Sen. Cory Booker, a Democrat, recently sent forth an appeal for donations, a common enough ritual in this digital age. In it, he spoke of a nation’s frustration and anger, and pointed to the heroes of American progress who found their way through the dark.
“Suffragists were demoralized. Union activists were demoralized. Civil rights activists were demoralized. The activists at Stonewall were demoralized,” Booker wrote. “But the history of this country is woven with people who, in the midst of despair, chose to rise up.”
It is a stirring sentiment.
But Lisa McCormick, a progressive Democrat who challenged Booker’s close ally, the disgraced former Sen. Bob Menendez, in the 2018 primary and is now weighing another Senate run, hears a profound irony in those words.
McCormick suggests the email is a better description of her own Democrats for Change team than of the former Newark mayor, whose path to the Senate was paved not with cobblestones from a grassroots movement, but with the smooth, cold marble of big-money donors.

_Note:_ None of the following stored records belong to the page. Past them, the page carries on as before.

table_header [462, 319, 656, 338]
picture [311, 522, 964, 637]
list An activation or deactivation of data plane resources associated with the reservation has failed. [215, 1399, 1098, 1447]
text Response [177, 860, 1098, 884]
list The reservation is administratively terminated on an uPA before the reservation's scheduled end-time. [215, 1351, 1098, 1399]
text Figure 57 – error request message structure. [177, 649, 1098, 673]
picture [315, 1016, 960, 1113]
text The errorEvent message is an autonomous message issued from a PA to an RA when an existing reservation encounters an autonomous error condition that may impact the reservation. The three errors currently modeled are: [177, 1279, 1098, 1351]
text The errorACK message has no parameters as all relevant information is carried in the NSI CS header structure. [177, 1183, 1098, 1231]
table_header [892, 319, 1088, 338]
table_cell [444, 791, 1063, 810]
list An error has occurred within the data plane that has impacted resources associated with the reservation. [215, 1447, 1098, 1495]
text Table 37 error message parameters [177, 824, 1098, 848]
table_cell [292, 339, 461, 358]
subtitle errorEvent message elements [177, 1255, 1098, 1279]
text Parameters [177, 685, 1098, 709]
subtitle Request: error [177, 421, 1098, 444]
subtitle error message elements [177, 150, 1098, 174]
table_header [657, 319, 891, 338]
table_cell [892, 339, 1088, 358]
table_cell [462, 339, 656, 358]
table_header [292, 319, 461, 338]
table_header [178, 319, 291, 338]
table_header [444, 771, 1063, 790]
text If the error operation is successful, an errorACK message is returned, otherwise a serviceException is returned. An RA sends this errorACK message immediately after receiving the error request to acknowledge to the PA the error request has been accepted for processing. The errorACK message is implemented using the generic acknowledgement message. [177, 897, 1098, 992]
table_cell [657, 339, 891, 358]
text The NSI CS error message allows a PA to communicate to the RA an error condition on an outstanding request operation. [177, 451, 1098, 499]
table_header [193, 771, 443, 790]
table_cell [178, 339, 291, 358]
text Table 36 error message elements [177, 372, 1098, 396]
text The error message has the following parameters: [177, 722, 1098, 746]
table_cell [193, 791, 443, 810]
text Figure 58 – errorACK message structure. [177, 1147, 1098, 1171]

McCormick poses a simple, sharp question: Is the senator, whom she calls a loyal servant to the “plutocratic parasite billionaires” that have waged a class war on American workers for fifty years, aware of the contradiction in his latest missive?
It is the kind of question that hangs in the air, unanswered, pointing to the central tension in modern political life. There is the language of the outsider, the protester, the riser-up—a language that resonates with a deep and authentic American spirit.

And then there is the machinery of the insider, which often runs on a different kind of fuel altogether.
Booker’s email framed the coming election as a fight against a “dark force” in the person of Donald Trump, a fight to magnify a collective light. It is a message designed to unify and to rally.
Yet, from the left flank comes this reminder that the story of “rising up” is not one that can be claimed without a certain credential of origin.
McCormick’s camp argues that their effort, a persistent challenge to the established order within their own party, embodies that very spirit of defiance against long odds, a spirit they believe has been co-opted by a political class that rides in first class.
The senator has not responded to this particular critique, his focus firmly fixed on the national contest ahead. But the exchange, such as it is, lays bare a struggle over narrative.

It asks what it truly means to rise up, and whether one can champion the cause of the demoralized from a position forged and maintained by the most powerful interests in the land.
In the end, the voters of New Jersey may well see this as a family squabble.
But it is a squabble with a point, one that goes to the heart of who gets to tell the story of American struggle, and who gets to write the next chapter.